> **What to do**
A verbatim copy of the lines starting at the one with "Bob Jones, Secretary" and ending at the last line below is required; include nothing else.

(Recorded data)
........
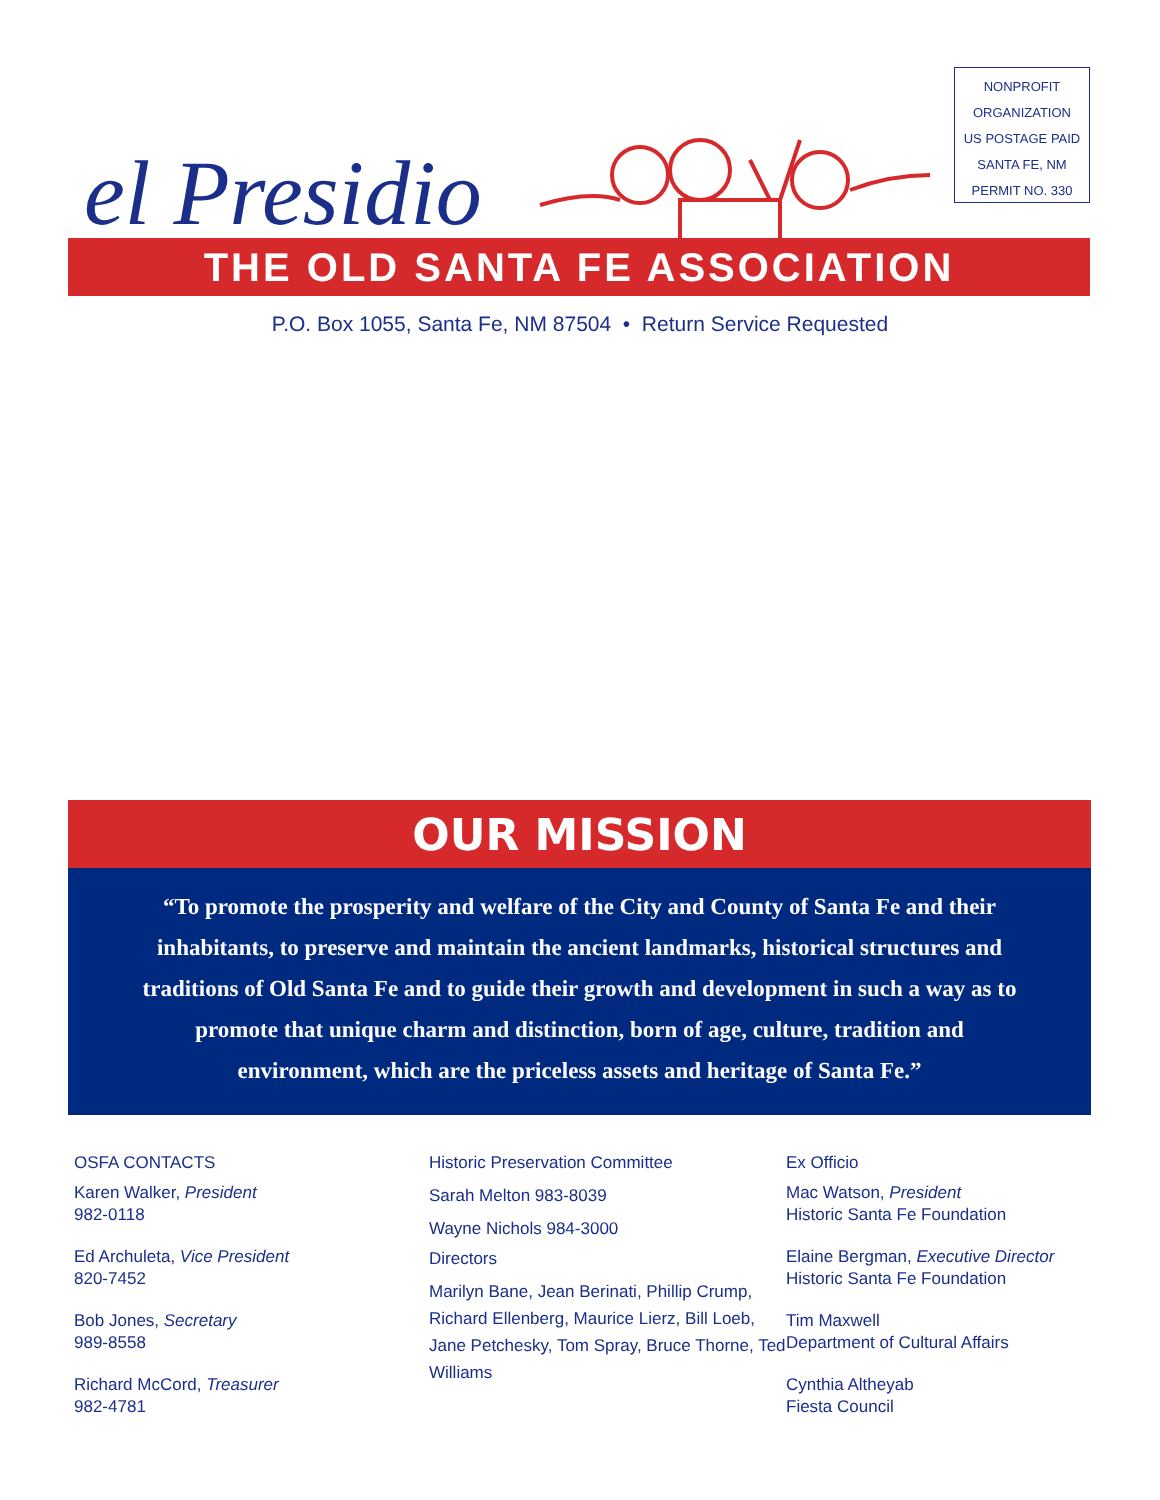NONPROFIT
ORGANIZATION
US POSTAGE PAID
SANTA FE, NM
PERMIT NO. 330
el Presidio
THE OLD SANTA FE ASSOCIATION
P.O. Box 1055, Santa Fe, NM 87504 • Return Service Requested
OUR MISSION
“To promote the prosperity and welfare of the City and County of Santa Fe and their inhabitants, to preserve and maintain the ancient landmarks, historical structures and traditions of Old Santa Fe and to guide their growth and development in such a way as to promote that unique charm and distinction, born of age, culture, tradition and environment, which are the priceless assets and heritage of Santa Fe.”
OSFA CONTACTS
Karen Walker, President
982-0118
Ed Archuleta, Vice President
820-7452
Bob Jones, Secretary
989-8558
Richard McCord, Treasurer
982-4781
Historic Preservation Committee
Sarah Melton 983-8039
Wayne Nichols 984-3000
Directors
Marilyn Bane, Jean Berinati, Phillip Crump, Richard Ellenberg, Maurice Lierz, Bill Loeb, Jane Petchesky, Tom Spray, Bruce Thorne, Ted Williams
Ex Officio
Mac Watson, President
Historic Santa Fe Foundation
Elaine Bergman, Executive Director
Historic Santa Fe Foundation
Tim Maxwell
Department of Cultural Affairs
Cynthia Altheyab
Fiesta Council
........
> **Exercise answer**
Bob Jones, Secretary
989-8558
Richard McCord, Treasurer
982-4781
Historic Preservation Committee
Sarah Melton 983-8039
Wayne Nichols 984-3000
Directors
Marilyn Bane, Jean Berinati, Phillip Crump, Richard Ellenberg, Maurice Lierz, Bill Loeb, Jane Petchesky, Tom Spray, Bruce Thorne, Ted Williams
Ex Officio
Mac Watson, President
Historic Santa Fe Foundation
Elaine Bergman, Executive Director
Historic Santa Fe Foundation
Tim Maxwell
Department of Cultural Affairs
Cynthia Altheyab
Fiesta Council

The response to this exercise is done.